Dr. Monica McLemore, an associate professor in the Family Health Care Nursing Department at the University of California, San Francisco, told Ebony, “When I worked for Planned Parenthood, I had several protesters ask me ‘how as a Black woman can I participate in the murder of Black children.’”

History has shown us that Black women have been at the forefront of reproductive and abortion health care for hundreds of years,” Ebony continued, “however anti-abortion protesters, often White, are quick to erase their contributions and autonomy.”

McLemore, also an affiliated scientist with Advancing New Standards in Reproductive Health whose research focuses on reproductive health and justice, told Ebony that nurses who provide abortion care feel “upset, angry, and disappointed” that race and ethnicity is used “to shame them for their work and to belittle the contributions they make.”

Given these experiences, it is essential to grapple with how the many relationships among the white supremacist, eugenics, and anti-abortion movements all impact how Black, Indigenous, and people of color who are pregnant navigate their reproductive decisions. And this continues to show up in every facet of our lives—including law and policy. “When you get a birth rate less than 2 percent, that society is disappearing,” Florida state Sen. Dennis Baxley said in 2019, referencing Western Europe. “And it’s being replaced by folks that come behind them and immigrate, don’t wish to assimilate into that society and they do believe in having children. So you see that there are long range impacts to your society when the answer [is] to exterminate.”

Unfortunately, as time passes, the harassment and violence directed at abortion providers and patients has not decreased. The National Abortion Federation’s statistics on violence and disruption against abortion providers in 2020 showed that there was, yet again, an increase in intimidation tactics, vandalism, and other activities aimed at disrupting services, harassing providers, and blocking patients’ access to abortion care. In a press release, NAF Chief Program Officer Melissa Fowler also said:

Unfortunately, in 2021, our members continue to report an escalation in aggressive anti-abortion activity. Members report an increase in harassment and intimidation outside of clinics by people emboldened by the Texas abortion ban and the recent Supreme Court activity concerning abortion cases. The people who threaten clinic workers and harass individuals seeking abortion care are often the same people who participate in other violence and extremist activities that are rooted in racism, white supremacy, and misogyny, and are deeply harmful.

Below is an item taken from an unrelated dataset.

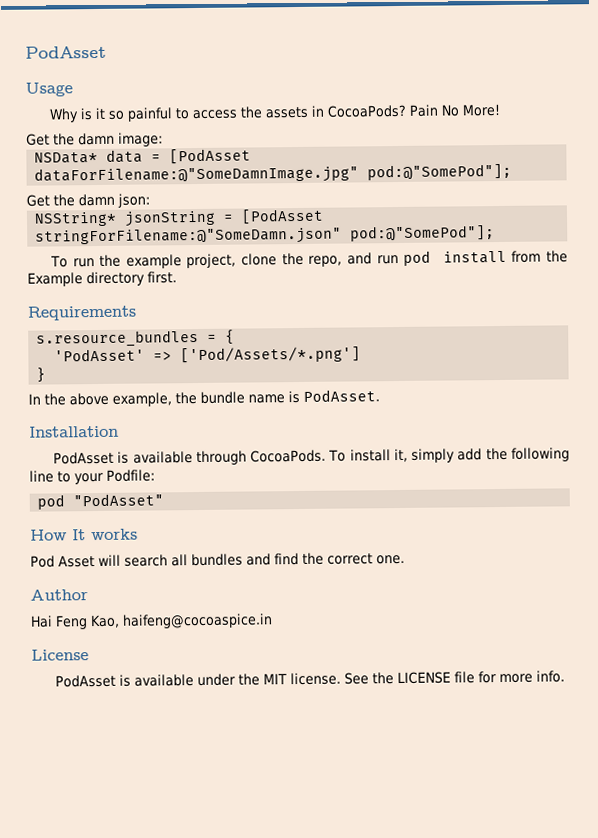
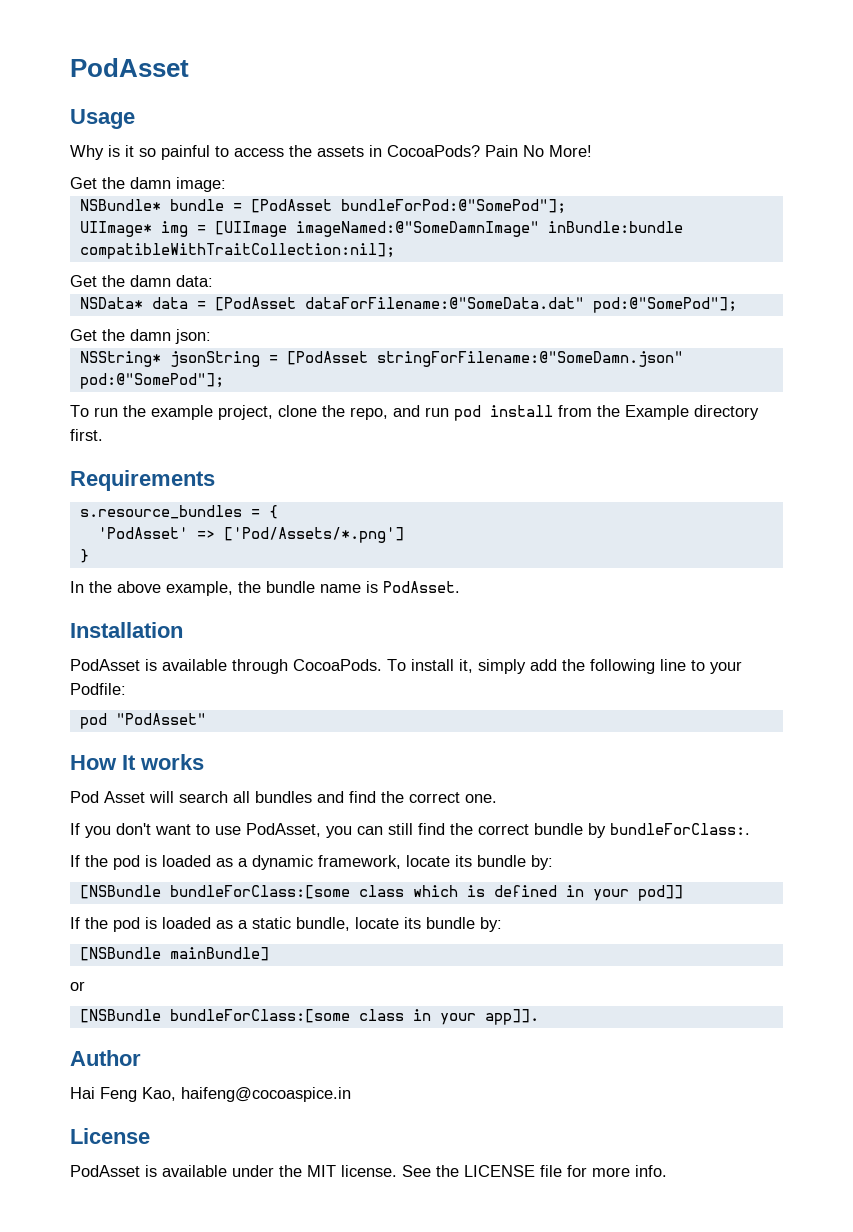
(163, 139) none -> [79,199,566,214] [79,221,683,237] [79,243,395,259] [70,275,213,287] // NSBundle* bundle = [PodAsset bundleForPod:@"SomePod"]; // UIImage* img = [UIImage imageNamed:@"SomeDamnImage" inBundle:bundle compatibleWithTraitCollection:nil]; // Get the damn data:
[34,165,360,185] dataForFilename:@"SomeDamnImage.jpg" -> [304,297,584,309] dataForFilename:@"SomeData.dat"
(405, 559) none -> [70,823,750,838] [70,855,553,870] [79,885,683,901] [70,917,502,932] [79,947,269,961] [70,981,85,991] [79,1009,539,1025] // If you don't want to use PodAsset, you can still find the correct bundle by bundleForClass:. // If the pod is loaded as a dynamic framework, locate its bundle by: // [NSBundle bundleForClass:[some class which is defined in your pod]] // If the pod is loaded as a static bundle, locate its bundle by: // [NSBundle mainBundle] // or // [NSBundle bundleForClass:[some class in your app]].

If we ever hope to address the ongoing attacks on access to abortion care, including the intimidation, violence, and harassment targeting providers and patients who are Black, Indigenous, and people of color, we must call the root of the problem by its name: white supremacy. And we cannot shove it under the rug, or dismiss the blatant racism experienced by providers and people getting abortions.

It is essential that our movement confronts and names white supremacy as a core driver of anti-abortion harassment and violence—and we need our lawmakers and abortion rights supporters to do the same.